Key Takeaways
- Adani Enterprises wins creditor approval for $1.53 billion Jaiprakash Associates takeover
- Creditors preferred Adani’s faster payment plan over Vedanta’s higher bid
- This marks one of India’s largest ongoing bankruptcy resolutions
India’s Jaiprakash Associates creditors have unanimously approved Adani Enterprises’ 135-billion-rupee ($1.53 billion) takeover bid, selecting it over a higher offer from Vedanta. The decision came after creditors, primarily Indian banks, favored Adani’s proposal due to its larger upfront payments and shorter 1.5-2 year payment timeline.

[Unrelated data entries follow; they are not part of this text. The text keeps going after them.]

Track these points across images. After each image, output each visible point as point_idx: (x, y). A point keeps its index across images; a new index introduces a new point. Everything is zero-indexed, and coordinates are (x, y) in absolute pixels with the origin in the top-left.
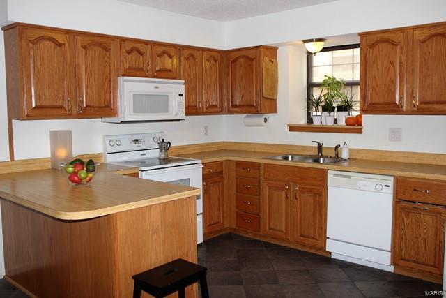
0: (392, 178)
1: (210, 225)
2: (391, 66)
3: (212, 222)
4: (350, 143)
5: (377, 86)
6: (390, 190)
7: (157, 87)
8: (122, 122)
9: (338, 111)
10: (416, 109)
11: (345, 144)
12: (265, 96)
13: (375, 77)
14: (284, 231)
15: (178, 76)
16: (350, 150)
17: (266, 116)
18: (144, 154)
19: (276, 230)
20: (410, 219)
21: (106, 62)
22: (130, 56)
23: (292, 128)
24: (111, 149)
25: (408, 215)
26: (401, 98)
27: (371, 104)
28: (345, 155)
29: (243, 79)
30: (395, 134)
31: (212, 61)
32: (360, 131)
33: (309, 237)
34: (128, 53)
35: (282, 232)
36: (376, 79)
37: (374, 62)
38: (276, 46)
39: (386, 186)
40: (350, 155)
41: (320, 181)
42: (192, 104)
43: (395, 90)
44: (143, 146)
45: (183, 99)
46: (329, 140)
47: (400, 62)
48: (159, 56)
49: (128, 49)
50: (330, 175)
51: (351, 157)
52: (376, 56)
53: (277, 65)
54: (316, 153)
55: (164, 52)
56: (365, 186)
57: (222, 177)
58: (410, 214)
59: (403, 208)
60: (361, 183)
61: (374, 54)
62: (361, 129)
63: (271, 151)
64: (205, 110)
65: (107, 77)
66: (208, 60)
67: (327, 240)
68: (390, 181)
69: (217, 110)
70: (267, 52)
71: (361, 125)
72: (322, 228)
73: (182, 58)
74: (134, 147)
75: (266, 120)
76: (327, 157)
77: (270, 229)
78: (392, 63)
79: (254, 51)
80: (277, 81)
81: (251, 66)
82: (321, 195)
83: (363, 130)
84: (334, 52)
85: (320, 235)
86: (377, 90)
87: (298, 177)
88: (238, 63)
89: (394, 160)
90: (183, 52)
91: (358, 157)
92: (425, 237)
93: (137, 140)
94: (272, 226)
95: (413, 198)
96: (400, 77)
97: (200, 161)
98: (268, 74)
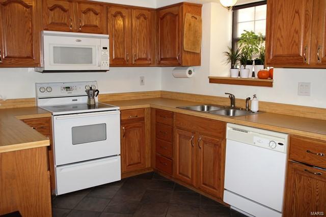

Bidding War and Creditor Preference
While Vedanta had submitted a higher 170-billion-rupee bid, its five-year payment structure proved less attractive to stakeholders. “Creditors have voted in favor of Adani. Now the committee of creditors will take a final decision, likely reaffirming this outcome, and submit it to the National Company Law Tribunal (NCLT),” said one official familiar with the matter.
Other companies in the bidding process included Dalmia Bharat, Jindal Power, and PNC Infratech. Controlling shareholder Manoj Gaur also submitted a last-minute bid that was later withdrawn.
Background of the Bankruptcy Case
Jaiprakash Associates, once among India’s largest infrastructure conglomerates, owes creditors approximately 550 billion rupees. The company entered insolvency proceedings under India’s bankruptcy laws in June last year, making this one of the country’s most significant ongoing bankruptcy cases.
The National Asset Reconstruction Company (NARCL), which acquired Jaiprakash’s loans from a consortium led by State Bank of India, leads the list of claimants in the resolution process. Emails seeking comments from Adani Enterprises, Vedanta, and NARCL were not immediately answered.